In a 1.5-l. beaker (Note 1), 191 ml. (180 g.) of aqueous 25% dimethylamine solution (1.0 mole) is diluted with 64 ml. of water and treated with 116 g. (1.1 moles) of nitrourea.² The temperature of the resulting brownish liquid rises spontaneously to 35–42°. The solution is warmed to 56–60°, and a reaction sets in vigorously with evolution of nitrous oxide. External cooling with water is applied when required; the reaction temperature is maintained below 70° during the first 5–7 minutes and below 85° during the second period of 5–7 minutes. After a total of 10–15 minutes, the effervescence slackens and the reaction mixture is kept at 90–100° until the evolution of gas has completely ceased. This usually requires an additional 15–20 minutes.

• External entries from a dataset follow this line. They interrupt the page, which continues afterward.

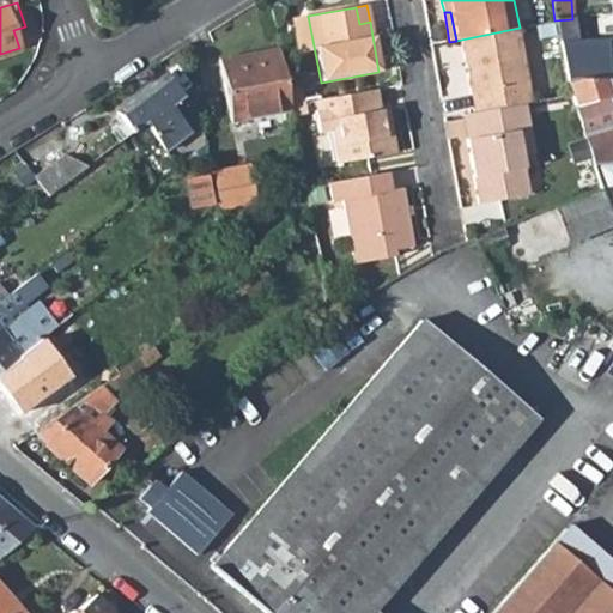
[(554,20),(559,42),(575,41),(572,19),(554,20)]
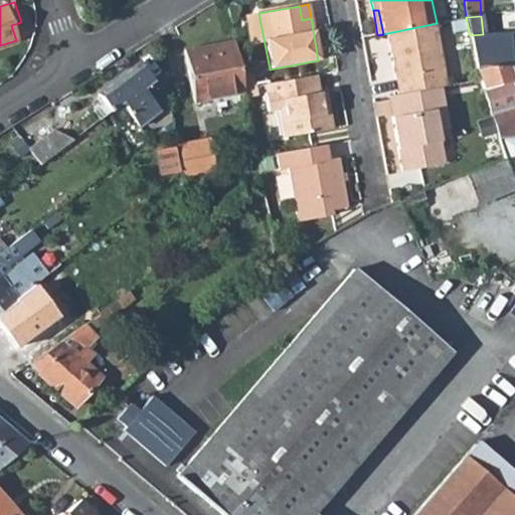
[(445,89),(448,88),(437,23),(387,33),(398,95),(445,89)]
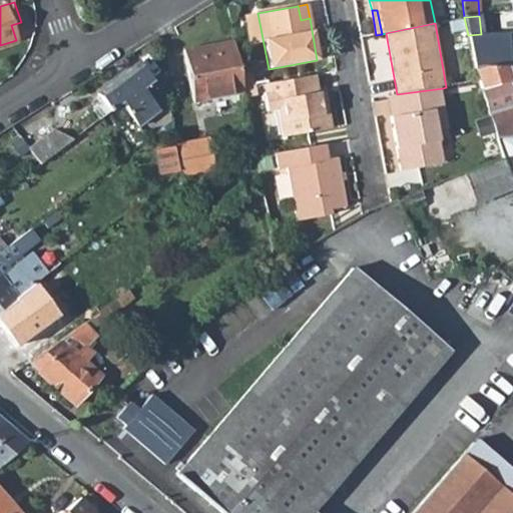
[(512,67),(512,32),(481,34),(468,35),(474,69),(485,65),(507,67),(512,67)]
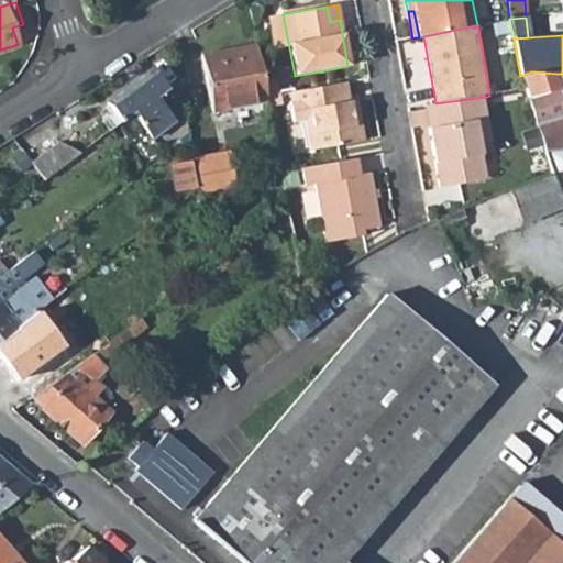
[(261,81),(253,42),(199,53),(210,110),(264,98),(261,81)]
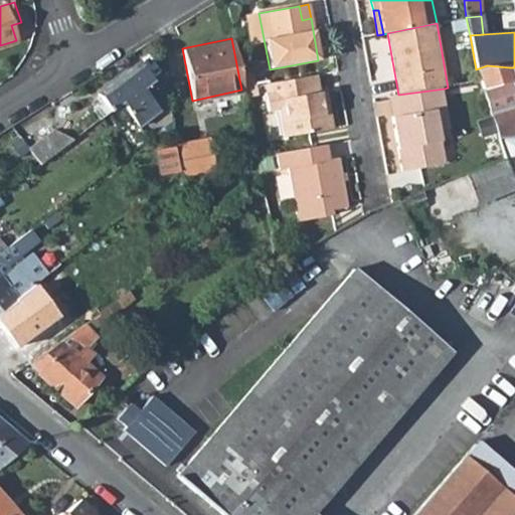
[(514,101),(509,82),(513,80),(509,67),(487,65),(476,69),(481,82),(491,115),(514,107),(514,101)]
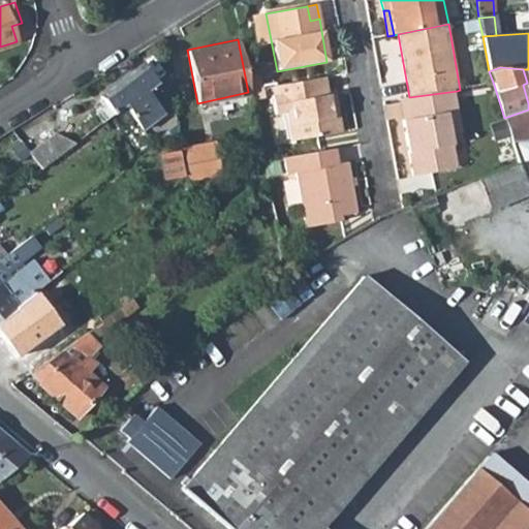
[(142,133),(162,117),(147,94),(156,87),(143,68),(100,99),(105,109),(96,116),(102,125),(126,107),(142,133)]
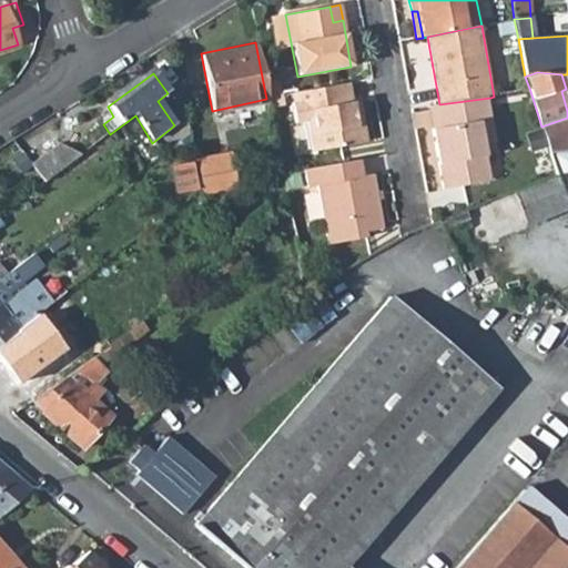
[(266,99),(280,95),(276,79),(263,82),(266,99)]
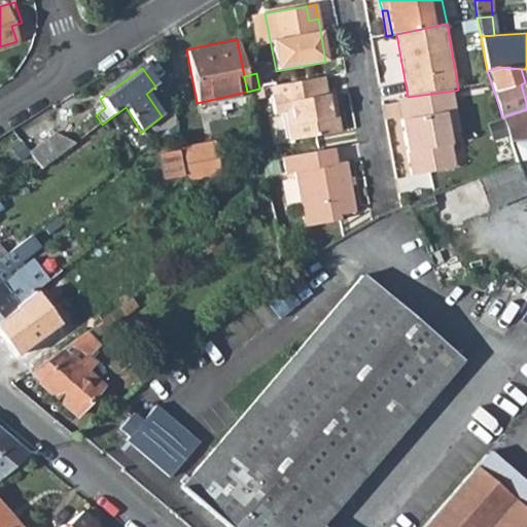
[(325,76),(269,88),(274,115),(284,113),(290,141),(342,132),(335,94),(327,95),(325,76)]
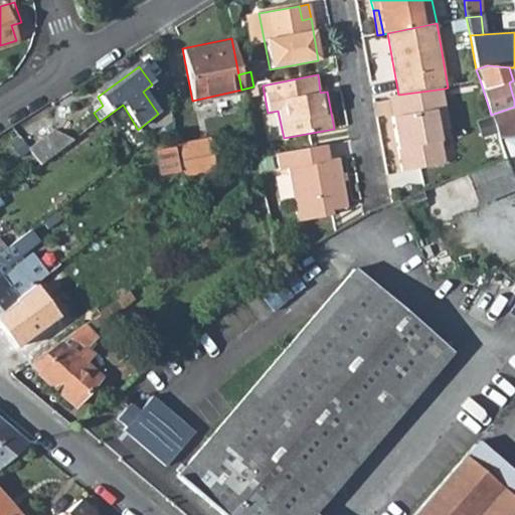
[(441,131),(452,128),(445,89),(398,95),(402,116),(393,118),(401,171),(445,165),(441,131)]
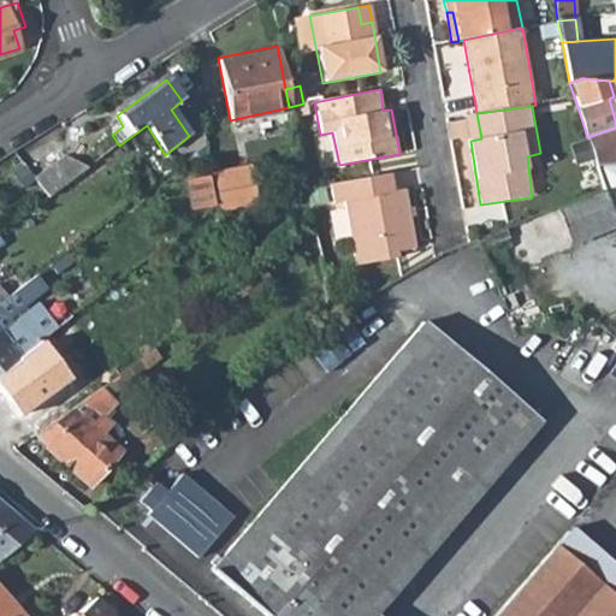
[(477,113),(467,116),(471,141),(481,138),(477,113)]
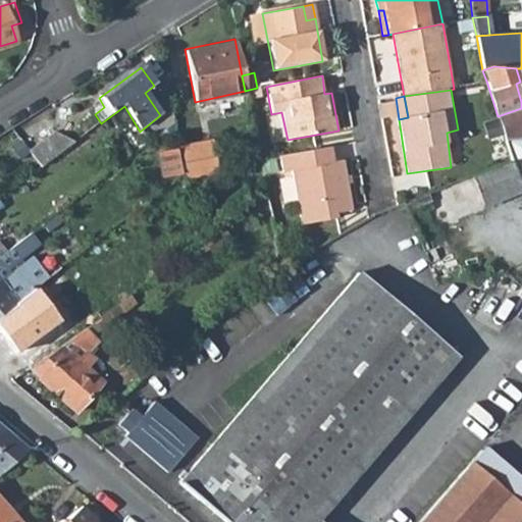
[(521,108),(498,116),(505,141),(521,139),(521,108)]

The resulting liquid is heated with about 1 g. of activated carbon and is filtered with suction while hot; the clear, faintly colored filtrate is transferred to an evaporating dish and heated on a steam bath to remove most of the water. The residual, somewhat viscous, liquid (about 120 ml.) is then transferred to a beaker; the evaporating dish is rinsed with 10 ml. of water, and this solution is added to the contents of the beaker. To this is added 95% ethanol (50 ml.), and the mixture is warmed to effect solution. On cooling, large crystals separate which, at 0°, almost fill the bulk of the solution. The crystalline mass is broken up with a glass rod, collected on a suction filter, and washed quickly, while on the filter, with two successive portions of ice water (Note 2), drained, and air-dried (Note 3). The yield of large, colorless prismatic crystals of asym-dimethylurea is 35–40 g. (40–45%); m.p. 182–184° (Note 4).

The combined filtrates, on further evaporation and dilution with 95% ethanol as above, yield an additional 15–20 g. of material of approximately the same quality, bringing the total yield up to 57–68%. In a series of preparations, yields can be further increased a few per cent by carrying over mother liquors to subsequent batches.